═════ WORKING DATA

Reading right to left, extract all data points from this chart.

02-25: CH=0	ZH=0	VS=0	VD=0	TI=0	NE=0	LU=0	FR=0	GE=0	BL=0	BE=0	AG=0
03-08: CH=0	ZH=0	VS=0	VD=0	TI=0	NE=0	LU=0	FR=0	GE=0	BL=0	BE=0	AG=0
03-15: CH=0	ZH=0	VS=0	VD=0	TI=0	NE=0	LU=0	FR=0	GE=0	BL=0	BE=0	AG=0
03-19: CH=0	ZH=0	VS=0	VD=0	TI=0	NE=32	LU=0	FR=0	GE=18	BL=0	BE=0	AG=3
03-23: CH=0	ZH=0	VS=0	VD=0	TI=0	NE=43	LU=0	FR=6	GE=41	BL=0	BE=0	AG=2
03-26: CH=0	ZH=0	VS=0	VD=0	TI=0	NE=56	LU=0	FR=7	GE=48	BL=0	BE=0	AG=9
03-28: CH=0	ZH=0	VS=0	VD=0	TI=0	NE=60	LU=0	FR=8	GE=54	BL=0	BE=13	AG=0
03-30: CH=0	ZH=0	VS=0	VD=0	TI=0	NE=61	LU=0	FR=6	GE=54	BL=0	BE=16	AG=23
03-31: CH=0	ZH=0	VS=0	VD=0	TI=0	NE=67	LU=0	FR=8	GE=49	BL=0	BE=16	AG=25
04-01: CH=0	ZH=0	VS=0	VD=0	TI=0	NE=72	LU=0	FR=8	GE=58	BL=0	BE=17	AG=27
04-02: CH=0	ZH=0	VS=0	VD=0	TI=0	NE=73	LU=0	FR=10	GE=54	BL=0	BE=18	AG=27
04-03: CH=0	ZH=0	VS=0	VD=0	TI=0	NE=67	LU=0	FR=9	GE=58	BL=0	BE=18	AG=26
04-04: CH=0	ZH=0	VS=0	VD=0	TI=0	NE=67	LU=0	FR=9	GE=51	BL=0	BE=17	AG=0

══════════

Put every line of the listing above into a numbered list, omitting any blank lines.

1. Reading right to left, extract all data points from this chart.
2. 02-25: CH=0	ZH=0	VS=0	VD=0	TI=0	NE=0	LU=0	FR=0	GE=0	BL=0	BE=0	AG=0
3. 03-08: CH=0	ZH=0	VS=0	VD=0	TI=0	NE=0	LU=0	FR=0	GE=0	BL=0	BE=0	AG=0
4. 03-15: CH=0	ZH=0	VS=0	VD=0	TI=0	NE=0	LU=0	FR=0	GE=0	BL=0	BE=0	AG=0
5. 03-19: CH=0	ZH=0	VS=0	VD=0	TI=0	NE=32	LU=0	FR=0	GE=18	BL=0	BE=0	AG=3
6. 03-23: CH=0	ZH=0	VS=0	VD=0	TI=0	NE=43	LU=0	FR=6	GE=41	BL=0	BE=0	AG=2
7. 03-26: CH=0	ZH=0	VS=0	VD=0	TI=0	NE=56	LU=0	FR=7	GE=48	BL=0	BE=0	AG=9
8. 03-28: CH=0	ZH=0	VS=0	VD=0	TI=0	NE=60	LU=0	FR=8	GE=54	BL=0	BE=13	AG=0
9. 03-30: CH=0	ZH=0	VS=0	VD=0	TI=0	NE=61	LU=0	FR=6	GE=54	BL=0	BE=16	AG=23
10. 03-31: CH=0	ZH=0	VS=0	VD=0	TI=0	NE=67	LU=0	FR=8	GE=49	BL=0	BE=16	AG=25
11. 04-01: CH=0	ZH=0	VS=0	VD=0	TI=0	NE=72	LU=0	FR=8	GE=58	BL=0	BE=17	AG=27
12. 04-02: CH=0	ZH=0	VS=0	VD=0	TI=0	NE=73	LU=0	FR=10	GE=54	BL=0	BE=18	AG=27
13. 04-03: CH=0	ZH=0	VS=0	VD=0	TI=0	NE=67	LU=0	FR=9	GE=58	BL=0	BE=18	AG=26
14. 04-04: CH=0	ZH=0	VS=0	VD=0	TI=0	NE=67	LU=0	FR=9	GE=51	BL=0	BE=17	AG=0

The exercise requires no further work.